Thomas Hutson, DO, PharmD, discusses challenges with targeted therapy in non-clear cell renal cell carcinoma.
Thomas Hutson, DO, PharmD, director, Urologic Oncology Program, co-chair, Urologic Cancer Research and Treatment Center, Baylor University Medical Center, professor of medicine, Texas A&M College of Medicine, discusses challenges with targeted therapy in non-clear cell renal cell carcinoma (RCC).
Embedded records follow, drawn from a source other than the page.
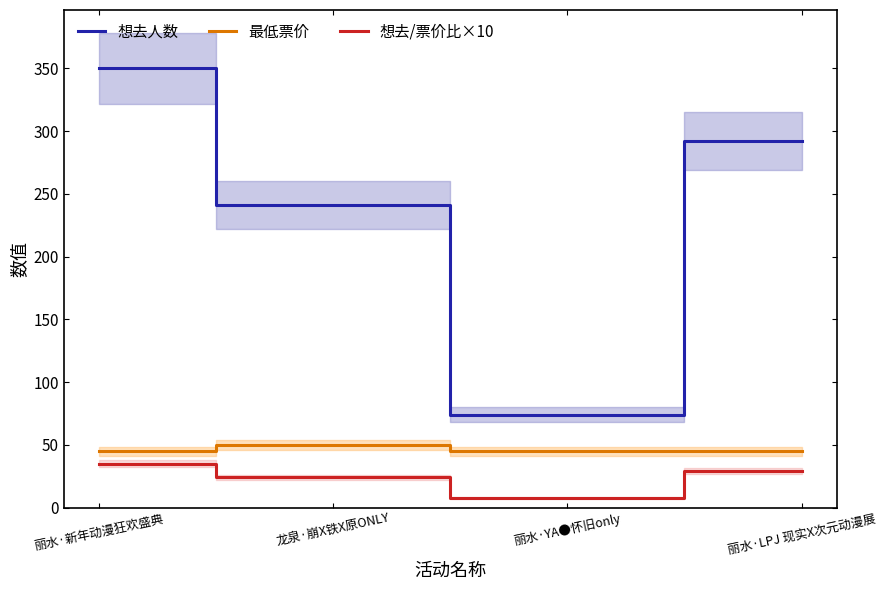

Is the value of 想去人数 at 丽水·LPJ 现实X次元动漫展 greater than the value of 想去/票价比×10 at 丽水·YA●怀旧only?

Yes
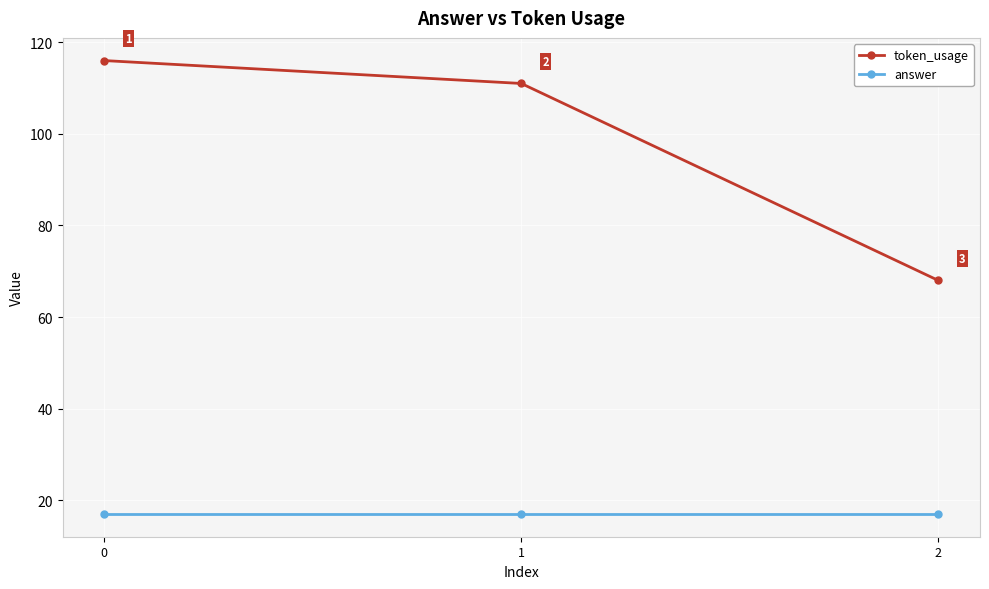

What are all the series names shown in the legend?

token_usage, answer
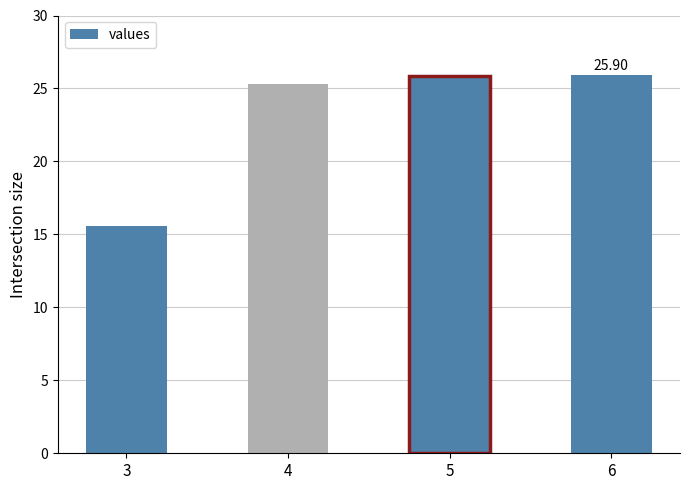

What is the difference between the values at 3 and 5?

10.3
Non-clear cell RCC subtypes have individual natural histories, their own responses to various therapies, and their own genetic abnormalities, says Hutson.
Notably, the Von Hippel-Lindau (VHL) gene, which was discovered in the 1990s, is commonly mutated. Loss of function in VHLresults in increased uptake of hypoxia-inducible factor (HIF) and downstream increase of VEGF, Hutson explains. Ultimately, the discovery of VHL led to the development of targeted therapies, such as sunitinib (Sutent), lenvatinib (Lenvima), and cabozantinib (Cabometyx) in clear cell RCC.
However, VHL mutations are not oncogenic drivers in non-clear cell RCC. Instead, non-clear cell histologies are associated with other abnormalities, such as c-MET in papillary RCC and fumarate hydratase deficiency in papillary type 2 RCC. As such, there is a significant need to develop additional targeted therapies for patients with non-clear cell RCC, Hutson concludes.